**Task requirements**
Copy every line of the records that includes the word "function".

•••

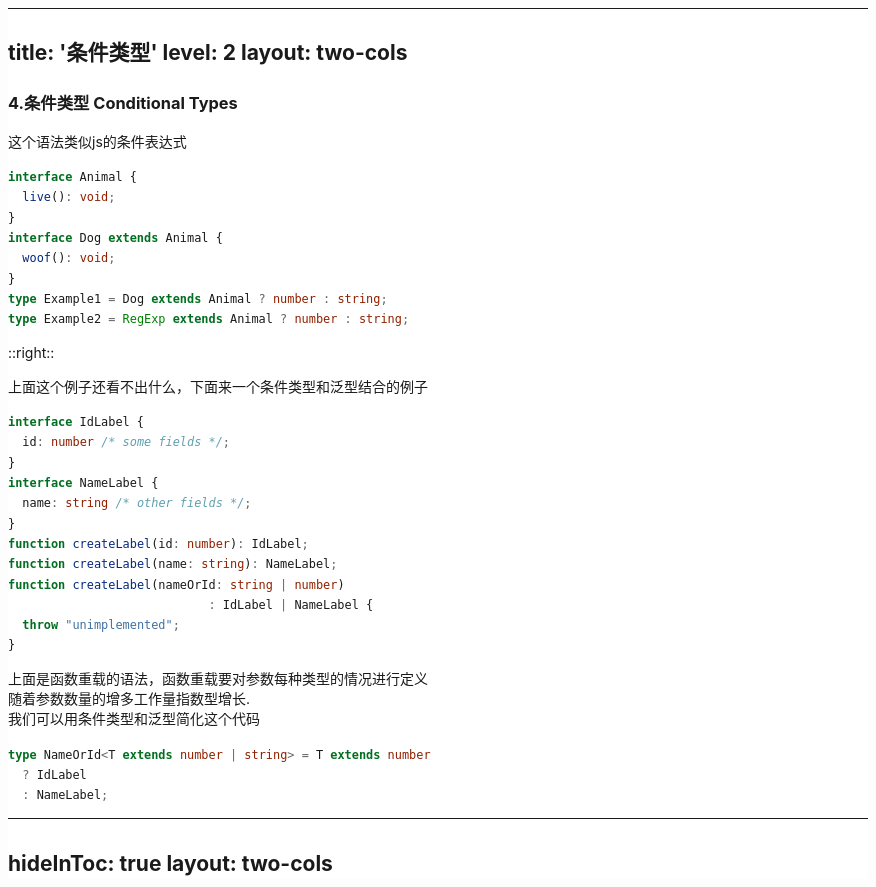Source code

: 


---
title: '条件类型'
level: 2
layout: two-cols
---

### 4.条件类型 Conditional Types
这个语法类似js的条件表达式

```ts
interface Animal {
  live(): void;
}
interface Dog extends Animal {
  woof(): void;
}
type Example1 = Dog extends Animal ? number : string;
type Example2 = RegExp extends Animal ? number : string;
```

::right:: 

上面这个例子还看不出什么，下面来一个条件类型和泛型结合的例子
```ts
interface IdLabel {
  id: number /* some fields */;
}
interface NameLabel {
  name: string /* other fields */;
} 
function createLabel(id: number): IdLabel;
function createLabel(name: string): NameLabel;
function createLabel(nameOrId: string | number)
                            : IdLabel | NameLabel {
  throw "unimplemented";
}
```
上面是函数重载的语法，函数重载要对参数每种类型的情况进行定义  
随着参数数量的增多工作量指数型增长.  
我们可以用条件类型和泛型简化这个代码

```ts
type NameOrId<T extends number | string> = T extends number
  ? IdLabel
  : NameLabel;
```


---
hideInToc: true
layout: two-cols
---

•••

**Answer box**
function createLabel(id: number): IdLabel;
function createLabel(name: string): NameLabel;
function createLabel(nameOrId: string | number)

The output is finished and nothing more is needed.